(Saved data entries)
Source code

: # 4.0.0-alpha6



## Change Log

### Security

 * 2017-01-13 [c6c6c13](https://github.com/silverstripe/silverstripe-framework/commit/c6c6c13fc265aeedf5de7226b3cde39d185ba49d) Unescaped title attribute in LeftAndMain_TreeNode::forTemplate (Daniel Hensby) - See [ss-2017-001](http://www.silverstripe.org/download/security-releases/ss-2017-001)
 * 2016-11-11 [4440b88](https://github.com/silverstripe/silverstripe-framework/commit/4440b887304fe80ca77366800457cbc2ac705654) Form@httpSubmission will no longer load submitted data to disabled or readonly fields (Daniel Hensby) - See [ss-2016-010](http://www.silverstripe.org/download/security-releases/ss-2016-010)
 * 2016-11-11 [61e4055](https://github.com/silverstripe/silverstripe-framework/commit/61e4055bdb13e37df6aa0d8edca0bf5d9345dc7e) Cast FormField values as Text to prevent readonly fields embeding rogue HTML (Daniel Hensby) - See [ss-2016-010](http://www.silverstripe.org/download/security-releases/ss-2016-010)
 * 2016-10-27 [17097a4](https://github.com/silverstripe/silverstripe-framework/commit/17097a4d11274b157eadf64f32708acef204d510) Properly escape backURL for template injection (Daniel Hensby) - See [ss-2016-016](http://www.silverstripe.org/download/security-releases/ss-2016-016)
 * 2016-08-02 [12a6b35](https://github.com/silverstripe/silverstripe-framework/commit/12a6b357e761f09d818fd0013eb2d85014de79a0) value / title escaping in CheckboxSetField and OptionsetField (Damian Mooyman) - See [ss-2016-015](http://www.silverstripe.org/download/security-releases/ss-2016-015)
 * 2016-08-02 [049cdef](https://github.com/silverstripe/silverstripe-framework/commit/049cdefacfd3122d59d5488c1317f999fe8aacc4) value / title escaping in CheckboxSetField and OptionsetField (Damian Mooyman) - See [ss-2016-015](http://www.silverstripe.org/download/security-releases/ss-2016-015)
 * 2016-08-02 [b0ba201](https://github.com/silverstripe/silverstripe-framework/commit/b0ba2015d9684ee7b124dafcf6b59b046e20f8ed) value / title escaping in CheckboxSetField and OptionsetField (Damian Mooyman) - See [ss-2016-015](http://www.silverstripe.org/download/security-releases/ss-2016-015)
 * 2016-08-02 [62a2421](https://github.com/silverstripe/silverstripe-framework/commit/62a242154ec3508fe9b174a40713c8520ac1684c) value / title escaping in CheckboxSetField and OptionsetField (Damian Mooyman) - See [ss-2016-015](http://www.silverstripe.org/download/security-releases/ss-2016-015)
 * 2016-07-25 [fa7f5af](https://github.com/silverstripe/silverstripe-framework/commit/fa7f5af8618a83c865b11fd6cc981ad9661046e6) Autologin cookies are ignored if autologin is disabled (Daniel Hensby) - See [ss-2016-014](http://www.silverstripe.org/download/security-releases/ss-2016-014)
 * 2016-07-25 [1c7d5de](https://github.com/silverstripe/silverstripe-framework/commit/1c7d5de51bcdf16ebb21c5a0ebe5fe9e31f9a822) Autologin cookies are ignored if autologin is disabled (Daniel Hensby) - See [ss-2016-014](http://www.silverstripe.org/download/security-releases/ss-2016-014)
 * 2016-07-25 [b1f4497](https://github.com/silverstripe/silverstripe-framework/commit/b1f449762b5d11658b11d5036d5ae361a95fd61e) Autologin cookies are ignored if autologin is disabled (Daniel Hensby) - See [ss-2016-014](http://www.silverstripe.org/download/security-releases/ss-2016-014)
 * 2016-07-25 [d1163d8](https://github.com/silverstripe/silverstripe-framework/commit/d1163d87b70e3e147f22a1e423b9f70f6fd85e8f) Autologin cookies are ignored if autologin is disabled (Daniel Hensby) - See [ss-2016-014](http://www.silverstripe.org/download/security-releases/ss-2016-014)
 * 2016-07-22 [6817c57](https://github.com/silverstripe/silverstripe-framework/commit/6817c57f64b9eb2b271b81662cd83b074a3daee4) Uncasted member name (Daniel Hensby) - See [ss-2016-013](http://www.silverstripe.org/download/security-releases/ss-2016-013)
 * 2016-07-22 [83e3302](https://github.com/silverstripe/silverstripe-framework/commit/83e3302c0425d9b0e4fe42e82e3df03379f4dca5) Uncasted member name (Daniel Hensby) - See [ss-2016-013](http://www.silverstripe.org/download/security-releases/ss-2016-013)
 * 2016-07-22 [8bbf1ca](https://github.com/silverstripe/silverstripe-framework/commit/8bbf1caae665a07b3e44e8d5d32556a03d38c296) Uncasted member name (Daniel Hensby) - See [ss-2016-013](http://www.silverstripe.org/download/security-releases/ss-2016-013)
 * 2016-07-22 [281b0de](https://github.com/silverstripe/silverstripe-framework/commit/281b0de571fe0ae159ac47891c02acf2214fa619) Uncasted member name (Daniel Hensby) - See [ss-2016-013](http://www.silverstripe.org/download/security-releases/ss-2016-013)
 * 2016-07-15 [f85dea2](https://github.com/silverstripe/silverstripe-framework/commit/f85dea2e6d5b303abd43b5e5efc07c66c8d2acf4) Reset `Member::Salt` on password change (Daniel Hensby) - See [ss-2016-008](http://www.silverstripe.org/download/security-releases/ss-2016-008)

• _EXERCISE_:
Working from the records above, write out verbatim only the lines from the line containing "### Security" through the line containing "Properly escape backURL".

• _ANSWER BELOW_:
### Security

 * 2017-01-13 [c6c6c13](https://github.com/silverstripe/silverstripe-framework/commit/c6c6c13fc265aeedf5de7226b3cde39d185ba49d) Unescaped title attribute in LeftAndMain_TreeNode::forTemplate (Daniel Hensby) - See [ss-2017-001](http://www.silverstripe.org/download/security-releases/ss-2017-001)
 * 2016-11-11 [4440b88](https://github.com/silverstripe/silverstripe-framework/commit/4440b887304fe80ca77366800457cbc2ac705654) Form@httpSubmission will no longer load submitted data to disabled or readonly fields (Daniel Hensby) - See [ss-2016-010](http://www.silverstripe.org/download/security-releases/ss-2016-010)
 * 2016-11-11 [61e4055](https://github.com/silverstripe/silverstripe-framework/commit/61e4055bdb13e37df6aa0d8edca0bf5d9345dc7e) Cast FormField values as Text to prevent readonly fields embeding rogue HTML (Daniel Hensby) - See [ss-2016-010](http://www.silverstripe.org/download/security-releases/ss-2016-010)
 * 2016-10-27 [17097a4](https://github.com/silverstripe/silverstripe-framework/commit/17097a4d11274b157eadf64f32708acef204d510) Properly escape backURL for template injection (Daniel Hensby) - See [ss-2016-016](http://www.silverstripe.org/download/security-releases/ss-2016-016)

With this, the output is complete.